Durante la siguientes dos décadas, esa doctrina justificó también el uso de drones estadounidenses para asesinar a líderes terroristas o a funcionarios de regímenes hostiles sospechados de atentar contra blancos estadounidenses. El más reciente fue la operación que tuvo lugar en febrero pasado y que provocó la muerte del jefe de la Fuerza Al-Quds de la Guardia Revolucionaria iraní, Qassem Suleimani.
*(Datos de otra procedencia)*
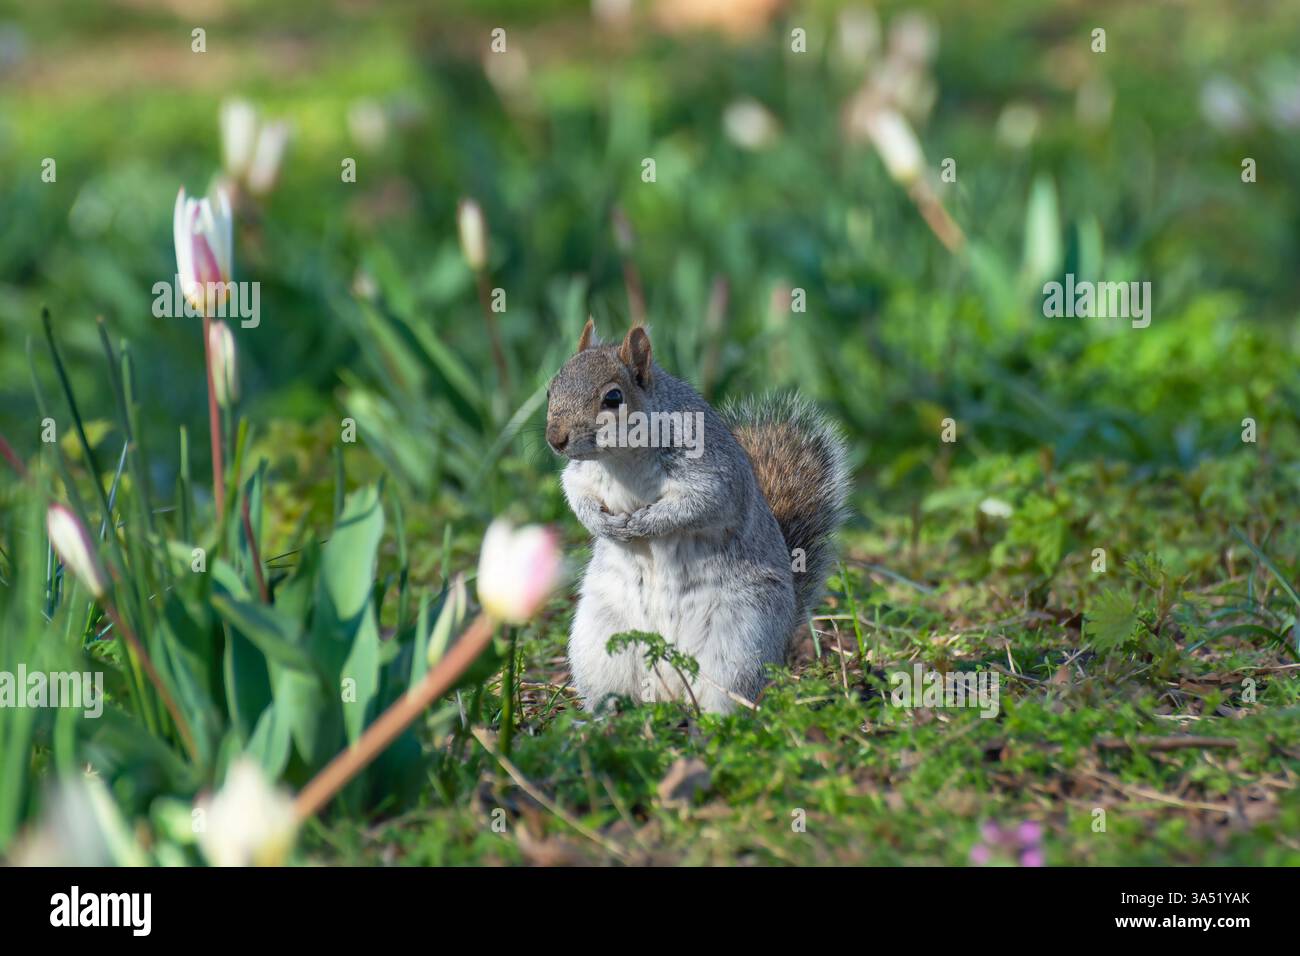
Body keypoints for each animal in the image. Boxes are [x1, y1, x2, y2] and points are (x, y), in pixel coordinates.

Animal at [546, 319, 849, 713]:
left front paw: (645, 522)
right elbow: (577, 495)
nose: (555, 439)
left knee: (727, 695)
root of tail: (667, 688)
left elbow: (696, 505)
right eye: (551, 389)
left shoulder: (712, 474)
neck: (622, 460)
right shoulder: (580, 476)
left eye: (613, 398)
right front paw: (605, 525)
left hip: (740, 641)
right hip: (599, 641)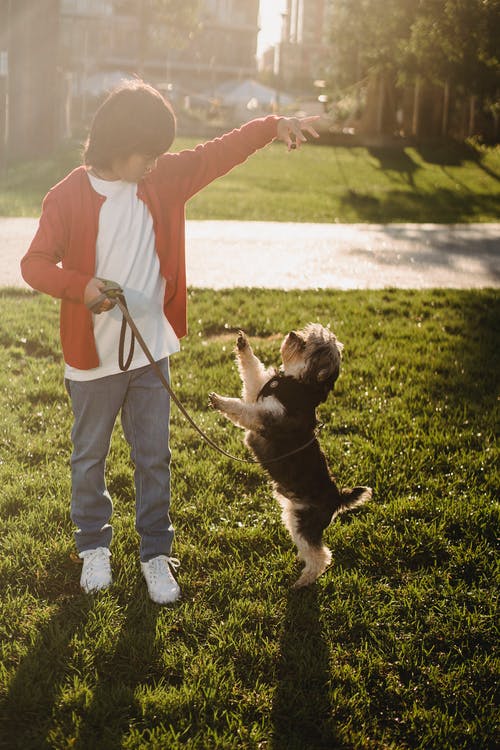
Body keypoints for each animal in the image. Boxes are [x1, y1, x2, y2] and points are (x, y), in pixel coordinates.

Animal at [208, 326, 372, 592]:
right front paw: (243, 345)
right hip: (293, 516)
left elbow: (242, 409)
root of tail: (337, 498)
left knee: (321, 556)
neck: (296, 383)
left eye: (308, 345)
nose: (294, 333)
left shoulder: (264, 416)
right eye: (307, 334)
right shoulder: (257, 393)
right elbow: (252, 372)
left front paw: (221, 401)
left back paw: (303, 582)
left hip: (303, 523)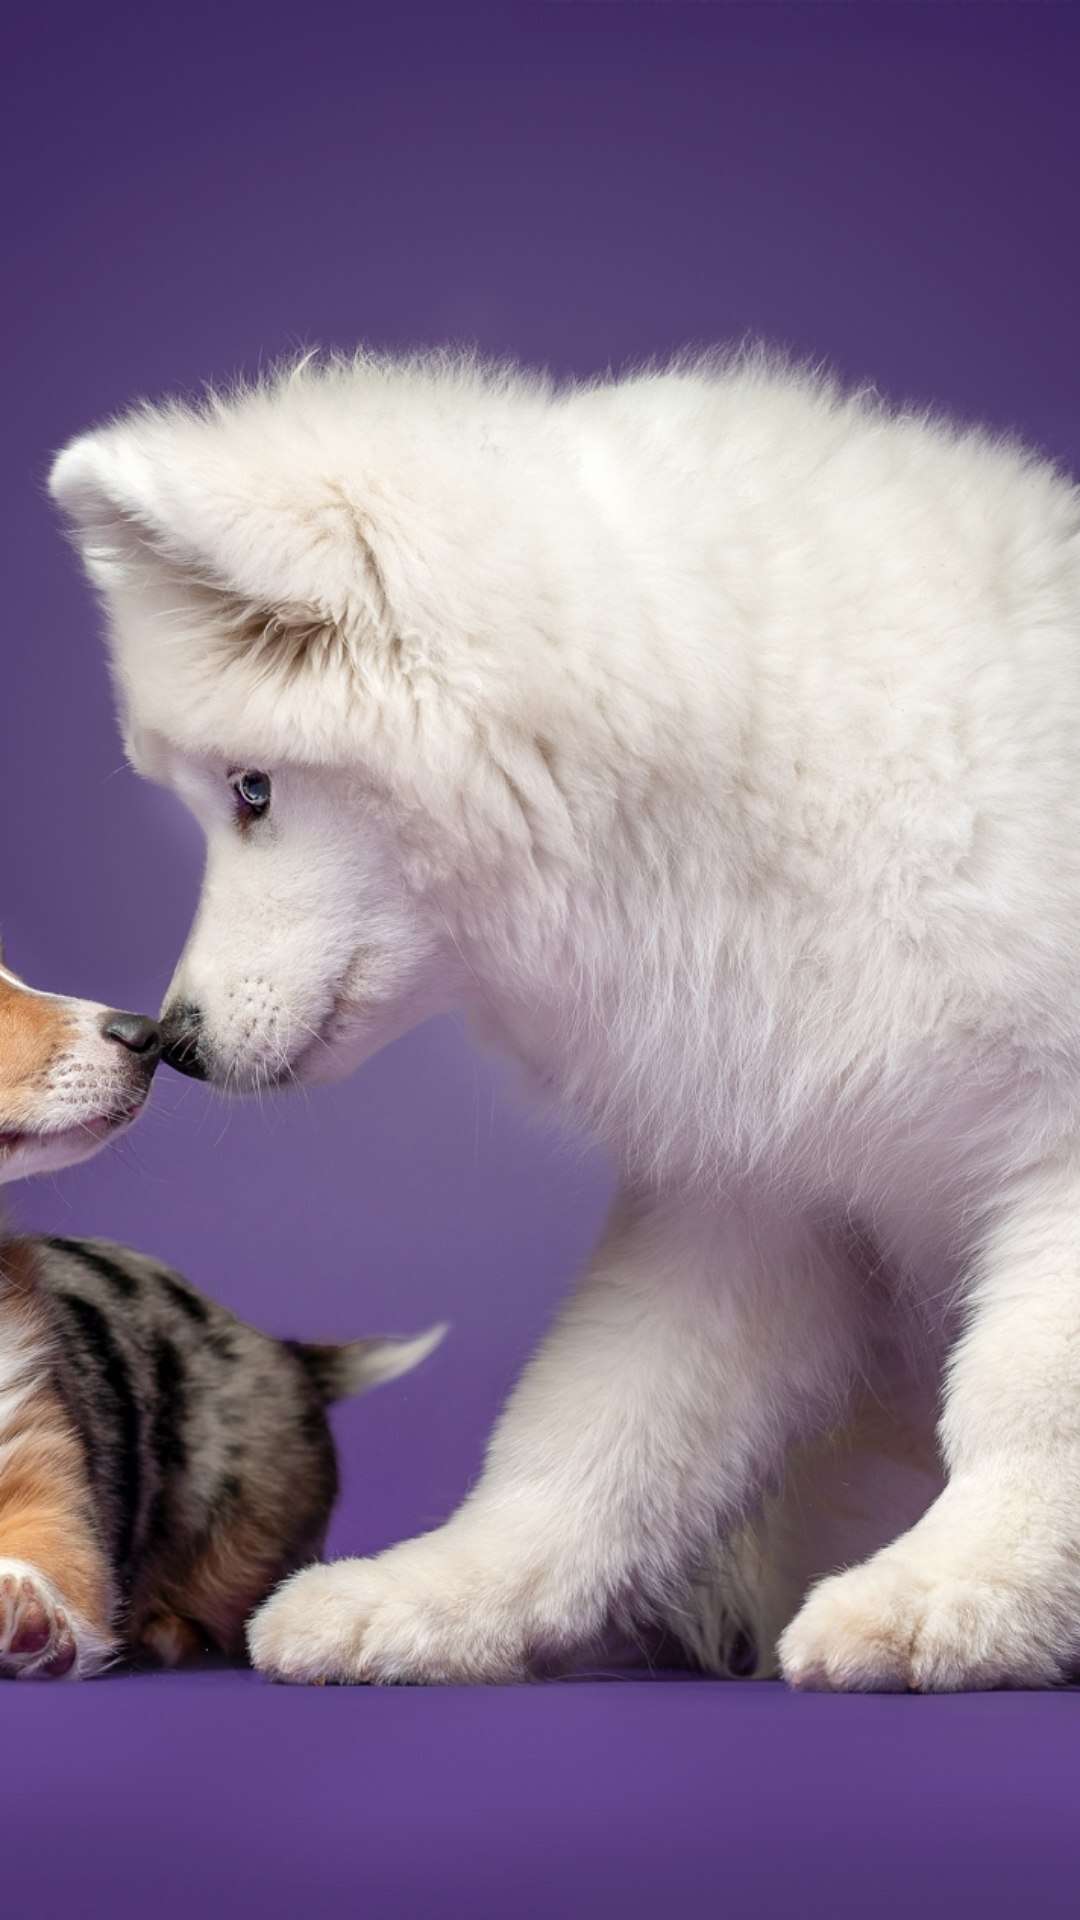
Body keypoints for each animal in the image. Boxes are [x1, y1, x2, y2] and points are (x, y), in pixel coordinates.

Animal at [48, 353, 1076, 1689]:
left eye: (254, 792)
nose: (178, 1043)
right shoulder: (757, 1201)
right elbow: (601, 1426)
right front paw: (449, 1595)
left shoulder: (1055, 1154)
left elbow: (1026, 1406)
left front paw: (961, 1590)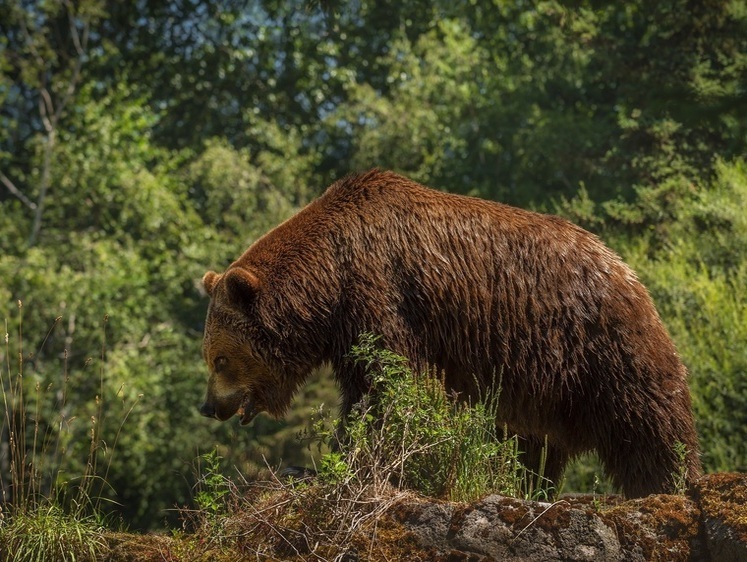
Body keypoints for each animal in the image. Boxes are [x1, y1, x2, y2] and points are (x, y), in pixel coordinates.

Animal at [197, 167, 700, 494]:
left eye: (220, 358)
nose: (209, 406)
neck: (330, 279)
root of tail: (625, 269)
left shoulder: (380, 294)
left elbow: (385, 383)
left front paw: (340, 461)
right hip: (540, 382)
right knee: (531, 445)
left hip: (598, 343)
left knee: (648, 420)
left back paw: (672, 483)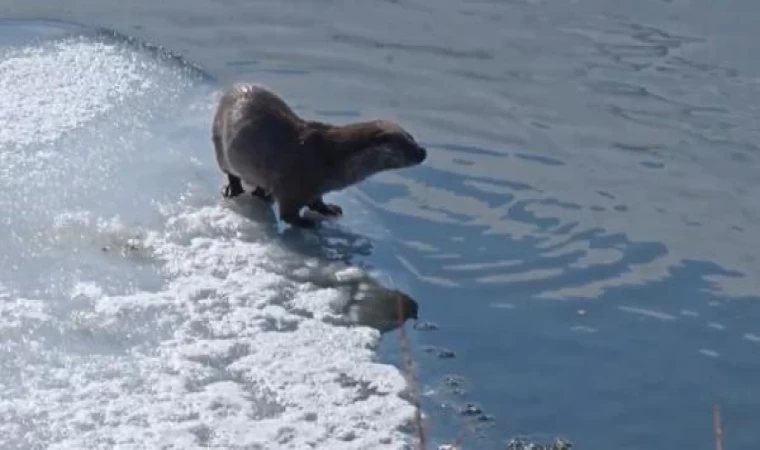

La lucha contra el financiamiento del terrorismo
Los atentados del 11 de septiembre de 2001, cuya sofisticada logística y financiación no pudieron ser detectadas a tiempo por las agencias de inteligencia occidentales, encendieron las alarmas de los organismos internacionales encargados de la lucha contra el lavado de activos. Así fue como el Grupo de Acción Financiera Internacional (GAFI) publicó, en octubre de 2001, sus nueve recomendaciones para la lucha contra el financiamiento del terrorismo.
Esas nueve recomendaciones del GAFI a todos los países miembros, entre ellos la Argentina, incluyen: la tipificación del delito de financiamiento del terrorismo y el lavado de activos asociado a él; el congelamiento y decomiso de activos ligados a la financiación de actividades terroristas; el control de las transferencias de dinero por vías no bancarias y sus redes informales; y la prevención de la utilización de organizaciones no gubernamentales (ONG) para sostener actividades terroristas.